A best of, selected by Etchison himself — what better way to get to know a writer I’d not previously read? Talking in the Dark contains 24 stories, covering the years 1972 to 2001, including his award-winners ‘The Dark Country’, ‘The Olympic Runner’ and ‘The Dog Park’.
Etchison can certainly write. He has a sparse, moody style, and it’s often a page or two into a story before I’m sure of the setting and situation, exactly, but by that time I’m totally into it. Pretty much all of the stories in this book are set in or around California. In his hands, it’s a bleak, isolating world with some pretty dark corners. Usually, it’s when people open up or reach out to others that the trouble, the horror, starts. (Think it’s a good idea to rescue a lost little girl? Read ‘Call Home’.)
I have to say it was the writing style and general tone that carried me through this book, as many of the stories, which I loved as writing, didn’t work so well, for me, as stories — the horror denouements didn’t seem sufficiently prepared for, and I’d sometimes feel a little let down when they arrived, abruptly, sometimes confusingly.
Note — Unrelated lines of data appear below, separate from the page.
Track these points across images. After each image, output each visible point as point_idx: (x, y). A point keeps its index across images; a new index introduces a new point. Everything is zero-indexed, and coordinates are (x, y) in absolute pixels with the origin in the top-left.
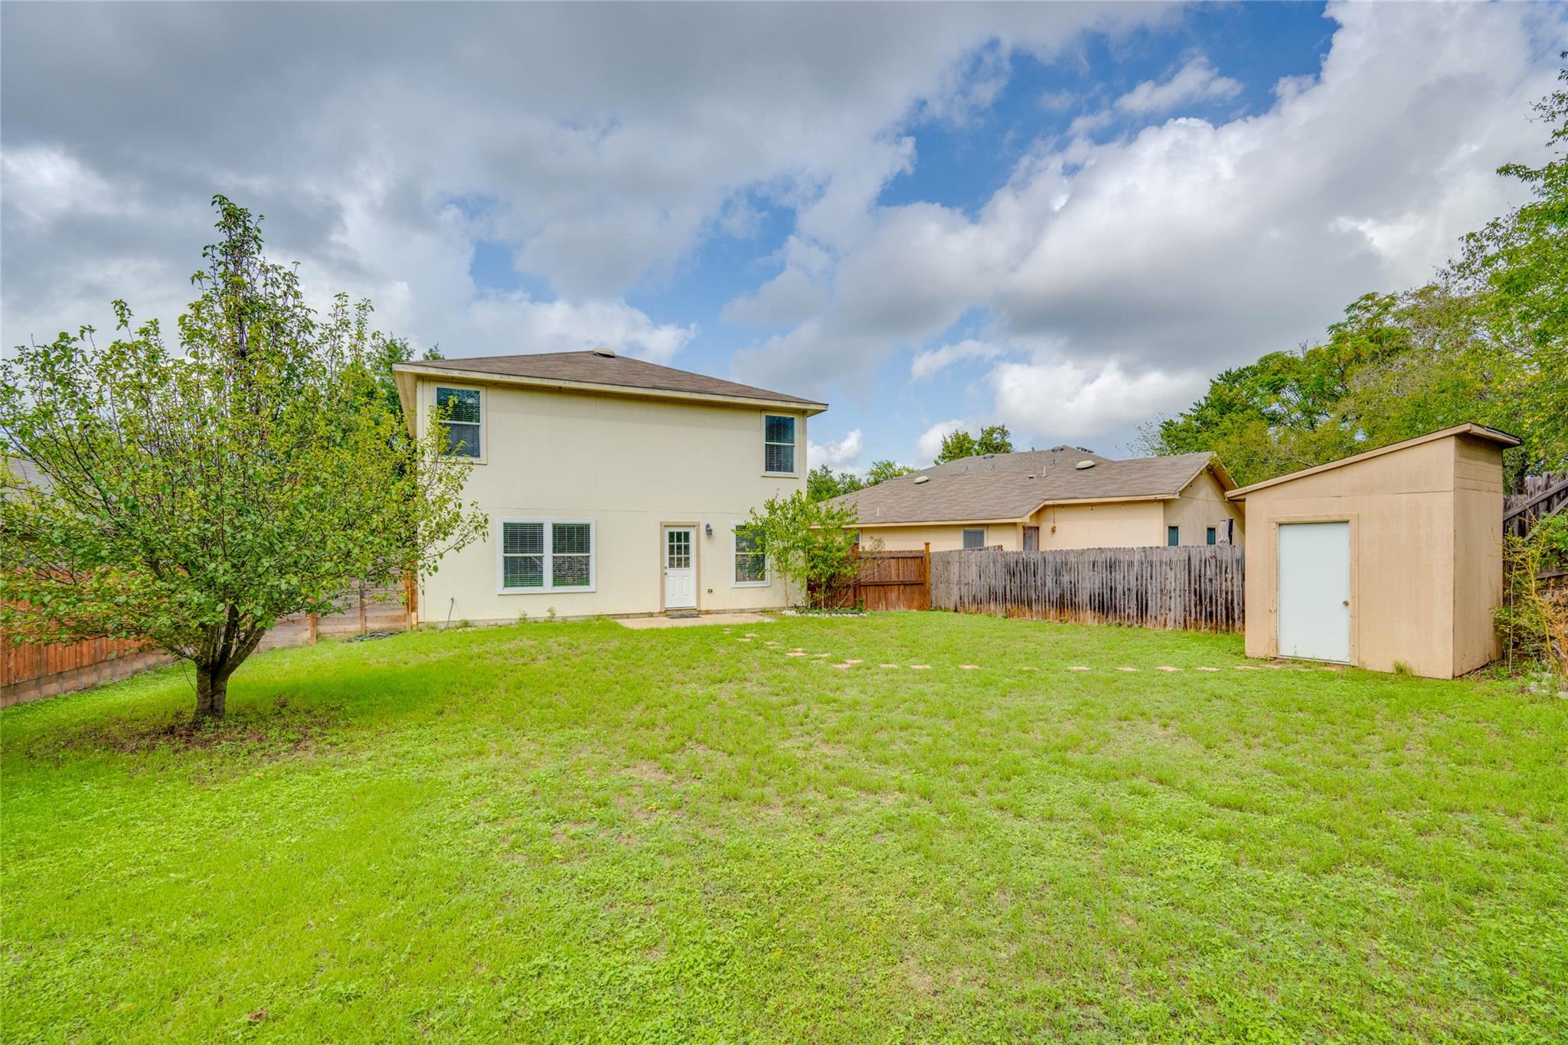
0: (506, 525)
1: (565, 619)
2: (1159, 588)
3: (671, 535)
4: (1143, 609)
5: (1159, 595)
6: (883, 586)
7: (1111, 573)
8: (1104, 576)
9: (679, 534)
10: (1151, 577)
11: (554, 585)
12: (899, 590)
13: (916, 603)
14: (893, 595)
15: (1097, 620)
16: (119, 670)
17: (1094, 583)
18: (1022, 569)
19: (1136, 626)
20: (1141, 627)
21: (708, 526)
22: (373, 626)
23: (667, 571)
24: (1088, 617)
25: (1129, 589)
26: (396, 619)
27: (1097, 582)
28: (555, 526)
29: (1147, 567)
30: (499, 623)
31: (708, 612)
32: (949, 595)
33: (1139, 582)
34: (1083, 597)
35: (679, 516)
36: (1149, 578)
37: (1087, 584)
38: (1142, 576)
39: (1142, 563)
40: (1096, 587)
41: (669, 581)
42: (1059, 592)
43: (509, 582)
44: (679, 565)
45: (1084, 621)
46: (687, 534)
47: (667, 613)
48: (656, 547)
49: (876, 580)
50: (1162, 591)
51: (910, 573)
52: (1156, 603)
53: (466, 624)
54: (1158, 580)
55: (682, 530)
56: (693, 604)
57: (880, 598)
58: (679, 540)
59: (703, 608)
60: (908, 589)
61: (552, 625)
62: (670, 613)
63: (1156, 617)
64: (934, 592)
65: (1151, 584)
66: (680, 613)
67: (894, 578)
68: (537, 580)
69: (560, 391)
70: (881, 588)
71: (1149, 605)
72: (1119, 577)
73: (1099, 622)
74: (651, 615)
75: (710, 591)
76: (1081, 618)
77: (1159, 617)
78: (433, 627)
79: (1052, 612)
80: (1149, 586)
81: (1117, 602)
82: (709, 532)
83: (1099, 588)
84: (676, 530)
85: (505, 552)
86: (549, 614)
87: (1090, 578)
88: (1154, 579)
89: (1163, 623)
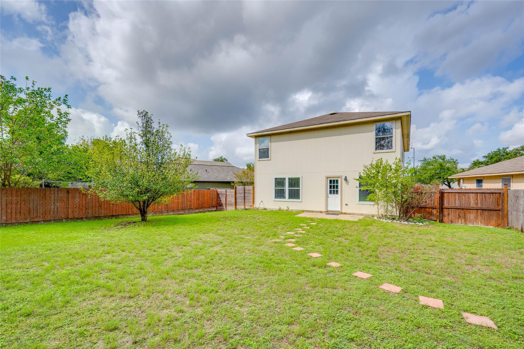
0: (276, 179)
1: (292, 211)
3: (331, 181)
6: (463, 209)
9: (334, 181)
11: (289, 198)
12: (477, 213)
13: (493, 222)
14: (472, 216)
16: (190, 211)
21: (346, 177)
22: (247, 207)
23: (328, 195)
26: (251, 206)
28: (289, 179)
30: (273, 210)
31: (345, 214)
32: (518, 219)
35: (333, 174)
41: (329, 200)
43: (276, 197)
44: (334, 193)
46: (337, 181)
47: (328, 212)
48: (323, 186)
49: (457, 205)
51: (490, 202)
53: (265, 209)
55: (335, 179)
56: (339, 209)
57: (459, 216)
58: (334, 183)
59: (343, 212)
60: (486, 213)
61: (288, 212)
62: (329, 212)
64: (510, 216)
66: (333, 213)
67: (473, 205)
68: (284, 197)
70: (461, 210)
74: (321, 212)
75: (346, 205)
78: (258, 209)
82: (346, 179)
84: (332, 179)
85: (275, 187)
86: (287, 208)
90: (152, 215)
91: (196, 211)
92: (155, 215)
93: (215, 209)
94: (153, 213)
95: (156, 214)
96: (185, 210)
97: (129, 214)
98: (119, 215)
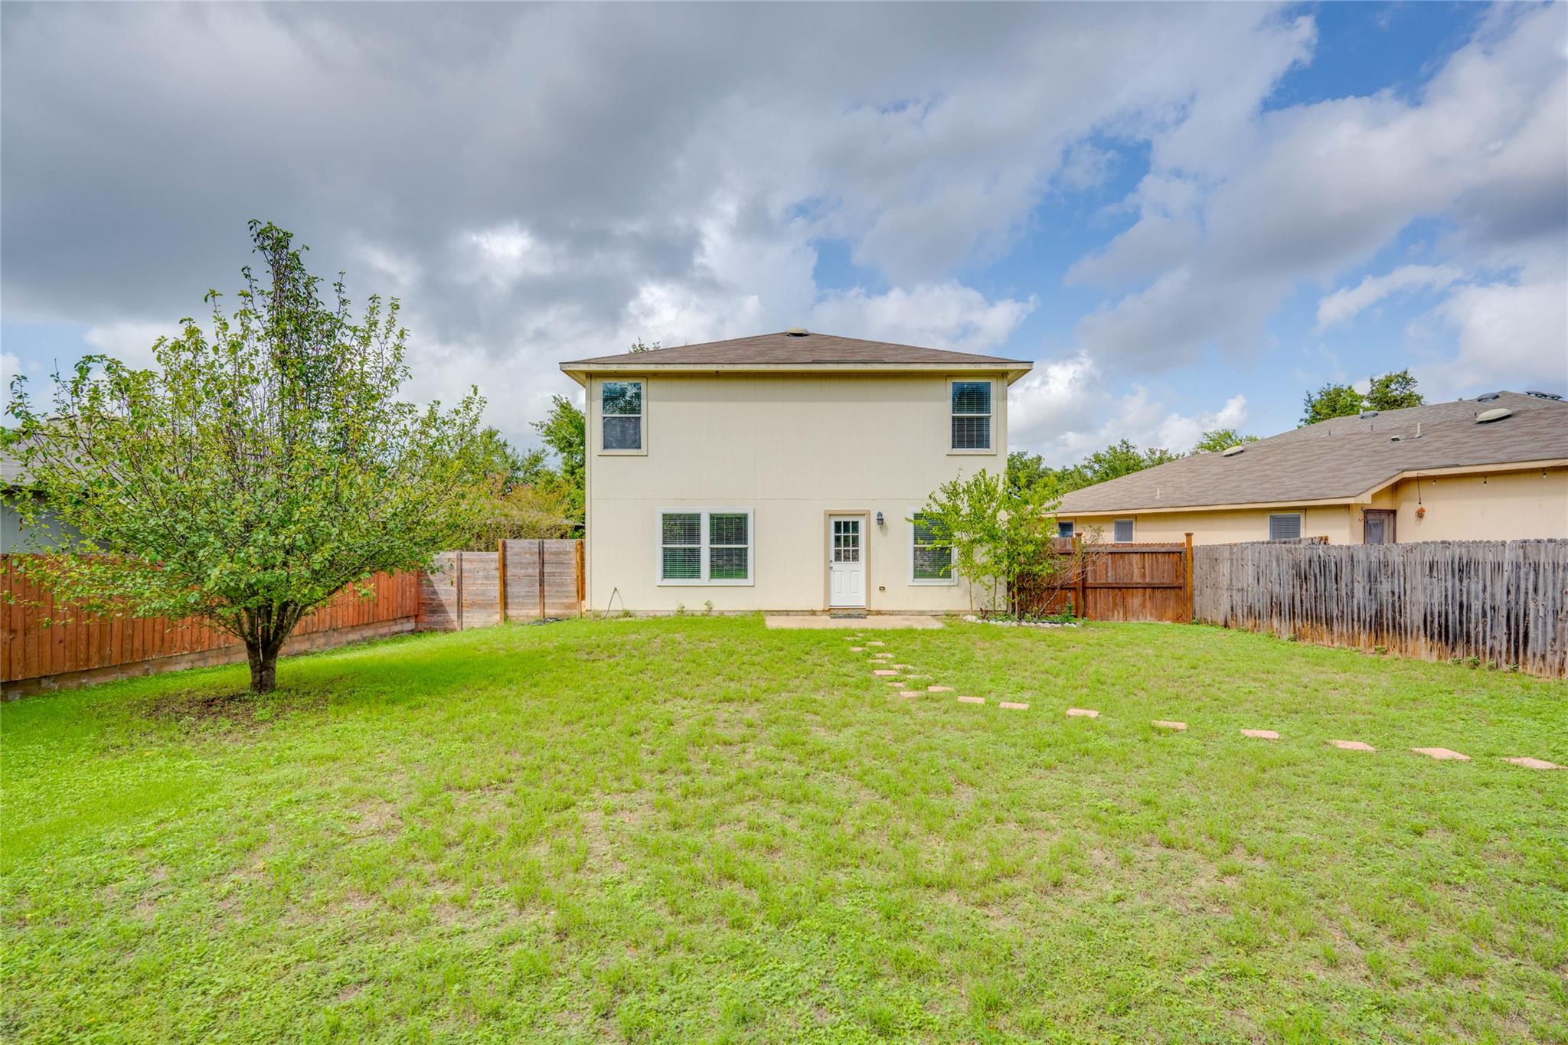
0: (665, 515)
1: (722, 613)
2: (1550, 608)
3: (838, 525)
4: (1519, 641)
5: (1550, 620)
6: (1120, 588)
7: (1461, 581)
8: (1449, 585)
9: (846, 524)
10: (1536, 590)
11: (712, 577)
12: (1144, 594)
13: (1170, 613)
14: (1135, 601)
15: (1435, 653)
16: (333, 640)
17: (1432, 596)
18: (1317, 571)
19: (1505, 667)
20: (1515, 670)
21: (880, 514)
22: (550, 612)
23: (832, 565)
24: (1423, 650)
25: (1493, 608)
26: (570, 606)
27: (1436, 595)
28: (712, 517)
29: (1527, 574)
30: (658, 614)
31: (879, 613)
32: (1216, 604)
33: (1512, 596)
34: (1414, 616)
35: (845, 505)
36: (1531, 591)
37: (1420, 597)
38: (1518, 588)
39: (1518, 567)
40: (1436, 601)
41: (835, 576)
42: (1374, 607)
43: (667, 573)
44: (847, 558)
45: (1414, 653)
46: (855, 525)
47: (832, 612)
48: (819, 538)
49: (1110, 580)
50: (1555, 613)
51: (1163, 573)
52: (1545, 633)
53: (627, 614)
54: (1550, 594)
55: (850, 519)
56: (862, 603)
57: (1115, 605)
58: (846, 530)
59: (874, 608)
60: (1158, 594)
61: (709, 620)
62: (835, 612)
63: (1543, 657)
64: (1197, 599)
65: (1535, 601)
66: (846, 612)
67: (1137, 579)
68: (695, 573)
69: (717, 375)
70: (1116, 591)
71: (1532, 635)
72: (1476, 587)
73: (1439, 657)
74: (813, 613)
75: (882, 589)
76: (1410, 648)
77: (1549, 657)
78: (597, 616)
79: (1363, 637)
80: (1531, 605)
81: (1472, 626)
82: (881, 521)
83: (1440, 604)
84: (843, 519)
85: (664, 543)
86: (705, 608)
87: (1425, 589)
88: (1541, 592)
89: (1557, 666)
90: (189, 666)
91: (352, 637)
92: (201, 664)
93: (410, 625)
94: (192, 657)
95: (205, 659)
96: (314, 636)
97: (88, 672)
98: (38, 680)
Precisely because Etchison’s writing was so good, I think, I wanted something more. But towards the last third of the volume, pretty much from ‘The Dog Park’ on, something clicked and either I adjusted to Etchison or he’d changed tack a bit (these were all 1990s stories) and it worked. Significantly, these later tales don’t have supernatural elements. The horror is subtler, more about everyday human ‘monsters’ and dark psychology than, say killer dwarfs (there is a killer dwarf tale) or the science-fictional horrors of some of the early stories. So, midway through I was enjoying the book but wondering if I was going to finish it, but by the end I was wanting more.